• **Exercise**: With the pictures left out, every record must be reproduced exactly.

• **Stored records**:
===============
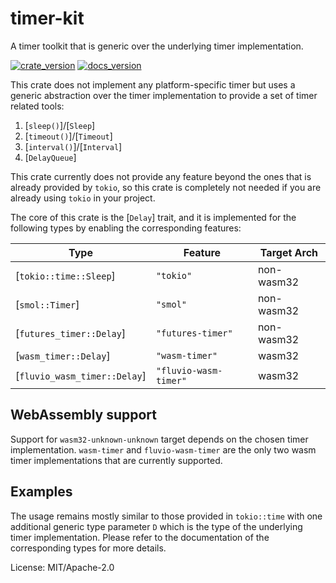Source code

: # timer-kit

A timer toolkit that is generic over the underlying timer implementation.

[![crate_version](https://img.shields.io/crates/v/timer-kit.svg?style=flat)](https://crates.io/crates/timer-kit)
[![docs_version](https://img.shields.io/badge/docs-latest-blue.svg?style=flat)](https://docs.rs/timer-kit/latest/timer_kit/)

This crate does not implement any platform-specific timer but uses a generic abstraction over
the timer implementation to provide a set of timer related tools:

1. [`sleep()`]/[`Sleep`]
2. [`timeout()`]/[`Timeout`]
3. [`interval()`]/[`Interval`]
4. [`DelayQueue`]

This crate currently does not provide any feature beyond the ones that is already provided by
`tokio`, so this crate is completely not needed if you are already using `tokio` in your
project.

The core of this crate is the [`Delay`] trait, and it is implemented for the following types by
enabling the corresponding features:

| Type | Feature | Target Arch |
| ---- | ------- | ----------- |
| [`tokio::time::Sleep`] | `"tokio"` | non-wasm32 |
| [`smol::Timer`] | `"smol"` | non-wasm32 |
| [`futures_timer::Delay`] | `"futures-timer"` | non-wasm32 |
| [`wasm_timer::Delay`] | `"wasm-timer"` | wasm32 |
| [`fluvio_wasm_timer::Delay`] | `"fluvio-wasm-timer"` | wasm32 |

## WebAssembly support

Support for `wasm32-unknown-unknown` target depends on the chosen timer implementation.
`wasm-timer` and `fluvio-wasm-timer` are the only two wasm timer implementations that are
currently supported.

## Examples

The usage remains mostly similar to those provided in `tokio::time` with one additional generic
type parameter `D` which is the type of the underlying timer implementation. Please refer to the
documentation of the corresponding types for more details.

License: MIT/Apache-2.0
===============
• **Response**:
Source code

: # timer-kit

A timer toolkit that is generic over the underlying timer implementation.

[![crate_version](https://img.shields.io/crates/v/timer-kit.svg?style=flat)](https://crates.io/crates/timer-kit)
[![docs_version](https://img.shields.io/badge/docs-latest-blue.svg?style=flat)](https://docs.rs/timer-kit/latest/timer_kit/)

This crate does not implement any platform-specific timer but uses a generic abstraction over
the timer implementation to provide a set of timer related tools:

1. [`sleep()`]/[`Sleep`]
2. [`timeout()`]/[`Timeout`]
3. [`interval()`]/[`Interval`]
4. [`DelayQueue`]

This crate currently does not provide any feature beyond the ones that is already provided by
`tokio`, so this crate is completely not needed if you are already using `tokio` in your
project.

The core of this crate is the [`Delay`] trait, and it is implemented for the following types by
enabling the corresponding features:

| Type | Feature | Target Arch |
| ---- | ------- | ----------- |
| [`tokio::time::Sleep`] | `"tokio"` | non-wasm32 |
| [`smol::Timer`] | `"smol"` | non-wasm32 |
| [`futures_timer::Delay`] | `"futures-timer"` | non-wasm32 |
| [`wasm_timer::Delay`] | `"wasm-timer"` | wasm32 |
| [`fluvio_wasm_timer::Delay`] | `"fluvio-wasm-timer"` | wasm32 |

## WebAssembly support

Support for `wasm32-unknown-unknown` target depends on the chosen timer implementation.
`wasm-timer` and `fluvio-wasm-timer` are the only two wasm timer implementations that are
currently supported.

## Examples

The usage remains mostly similar to those provided in `tokio::time` with one additional generic
type parameter `D` which is the type of the underlying timer implementation. Please refer to the
documentation of the corresponding types for more details.

License: MIT/Apache-2.0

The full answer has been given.